Task requirements: Please repeat the lines below, exactly and only, from the one that holds "left ear: (75, 287)" through the one that holds "right hip: (266, 724)".

[Per-instance keypoint data]
::::::::

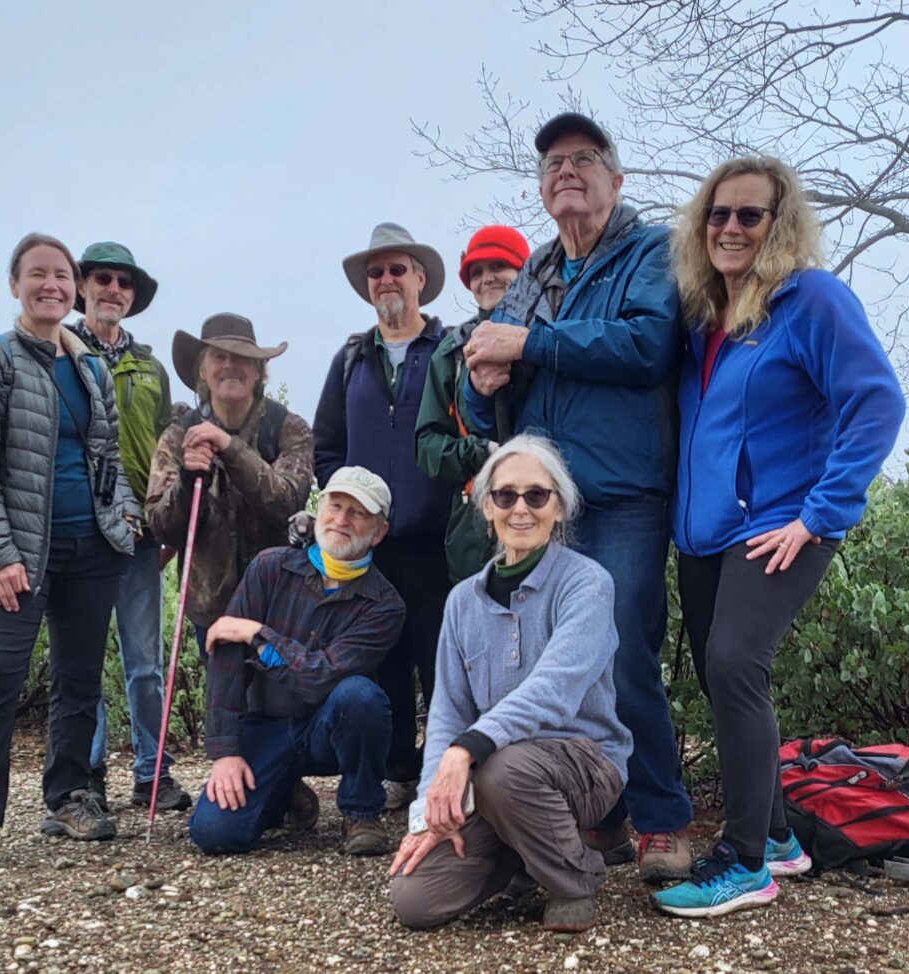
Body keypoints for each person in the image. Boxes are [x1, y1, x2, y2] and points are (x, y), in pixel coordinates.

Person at [651, 157, 905, 917]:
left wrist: (819, 514)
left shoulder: (811, 301)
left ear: (779, 224)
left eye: (749, 215)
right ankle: (782, 839)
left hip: (779, 528)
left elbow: (878, 403)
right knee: (723, 676)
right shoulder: (703, 319)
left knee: (733, 663)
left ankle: (748, 862)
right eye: (718, 215)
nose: (730, 228)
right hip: (703, 535)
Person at [462, 112, 693, 880]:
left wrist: (527, 344)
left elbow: (645, 343)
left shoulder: (651, 251)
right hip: (542, 502)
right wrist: (481, 372)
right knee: (550, 664)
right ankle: (602, 820)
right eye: (553, 163)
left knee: (624, 652)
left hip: (624, 491)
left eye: (583, 159)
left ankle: (663, 821)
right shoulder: (533, 270)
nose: (566, 171)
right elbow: (490, 358)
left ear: (616, 181)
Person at [0, 233, 138, 868]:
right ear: (15, 284)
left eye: (62, 275)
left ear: (75, 287)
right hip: (17, 554)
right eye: (38, 274)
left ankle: (71, 795)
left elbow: (107, 455)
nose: (51, 285)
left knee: (80, 679)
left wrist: (126, 515)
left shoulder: (89, 366)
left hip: (93, 548)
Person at [390, 434, 631, 932]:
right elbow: (448, 713)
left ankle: (575, 877)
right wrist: (428, 814)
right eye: (505, 496)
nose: (521, 508)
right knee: (415, 900)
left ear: (559, 507)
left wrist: (466, 751)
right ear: (487, 507)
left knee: (502, 771)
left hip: (583, 762)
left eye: (536, 495)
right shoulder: (460, 602)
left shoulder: (588, 583)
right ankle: (526, 856)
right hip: (495, 772)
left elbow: (555, 689)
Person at [188, 467, 406, 857]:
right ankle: (285, 791)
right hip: (266, 724)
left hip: (330, 731)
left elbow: (321, 677)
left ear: (379, 532)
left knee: (361, 696)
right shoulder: (269, 567)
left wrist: (259, 634)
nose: (341, 520)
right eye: (335, 506)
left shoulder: (386, 606)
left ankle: (361, 811)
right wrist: (226, 753)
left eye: (357, 513)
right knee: (215, 833)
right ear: (318, 511)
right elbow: (226, 657)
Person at [313, 222, 452, 811]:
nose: (387, 280)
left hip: (439, 542)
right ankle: (396, 768)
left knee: (443, 657)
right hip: (375, 547)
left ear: (420, 278)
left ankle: (446, 770)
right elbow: (327, 447)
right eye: (377, 272)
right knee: (382, 655)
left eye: (398, 269)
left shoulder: (452, 351)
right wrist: (350, 514)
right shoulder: (350, 360)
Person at [68, 240, 190, 814]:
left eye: (123, 282)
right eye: (103, 279)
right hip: (79, 532)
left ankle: (153, 772)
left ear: (132, 296)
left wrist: (166, 523)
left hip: (141, 534)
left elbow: (165, 449)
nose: (113, 290)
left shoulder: (151, 368)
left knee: (144, 662)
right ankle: (85, 775)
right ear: (82, 287)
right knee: (84, 660)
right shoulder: (58, 355)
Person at [145, 313, 314, 650]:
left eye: (241, 358)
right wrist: (187, 480)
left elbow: (287, 502)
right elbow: (161, 525)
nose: (229, 365)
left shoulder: (288, 428)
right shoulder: (178, 436)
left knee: (281, 701)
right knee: (223, 703)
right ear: (202, 370)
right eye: (218, 357)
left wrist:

::::::::

Written response:
left ear: (75, 287)
right hip: (17, 554)
right eye: (38, 274)
left ankle: (71, 795)
left elbow: (107, 455)
nose: (51, 285)
left knee: (80, 679)
left wrist: (126, 515)
left shoulder: (89, 366)
left hip: (93, 548)
Person at [390, 434, 631, 932]:
right elbow: (448, 713)
left ankle: (575, 877)
right wrist: (428, 814)
right eye: (505, 496)
nose: (521, 508)
right knee: (415, 900)
left ear: (559, 507)
left wrist: (466, 751)
right ear: (487, 507)
left knee: (502, 771)
left hip: (583, 762)
left eye: (536, 495)
right shoulder: (460, 602)
left shoulder: (588, 583)
right ankle: (526, 856)
right hip: (495, 772)
left elbow: (555, 689)
Person at [188, 467, 406, 857]:
right ankle: (285, 791)
right hip: (266, 724)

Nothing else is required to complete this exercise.